Assessing trophic interactions in pioneer communities: macro-invertebrate food webs in recently deglaciated alpine areas

Daniela Sint, Lorna Raso, Rüdiger Kaufmann (co-PI) & Michael Traugott (PI)

 

The dramatic retreat of the glaciers over the last 150 years is one of the evident signs of climate change in alpine landscapes. Because of their relative simplicity, glacier forelands are model systems for investigating fundamental ecological processes such as colonization, population establishment and community assembly. Interestingly, early successional stages of primary successions are dominated by predatory coloniser communities, and although the rather simple faunal pioneer communities are characterised quite well, we still do not understand on which trophic interactions community assembly depends.

This project directly addresses this gap of knowledge. Its aims are two-fold:

1) To determine the trophic links within macro-invertebrate communities colonizing recently deglaciated alpine terrain using, for the first time, a molecular approach.

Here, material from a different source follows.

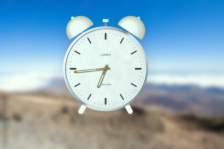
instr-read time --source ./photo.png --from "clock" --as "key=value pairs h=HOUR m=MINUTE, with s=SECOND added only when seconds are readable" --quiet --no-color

2) To compare macro-invertebrate food webs between early and late pioneer stages and test the hypothesis that time since deglaciation impacts food web structure more than site-specific characters.

This work will take research on glacier forelands and primary succession one step further, as it will not only describe changes in invertebrate community structure but focus on a key functional aspect, trophic linking, within animal pioneer communities. Employing the latest approaches in molecular prey detection and merging these data with a comprehensive analysis on community composition will allow creating semi-quantitative food webs, depicting trophic linking in terrestrial invertebrate communities at an entirely new level of resolution.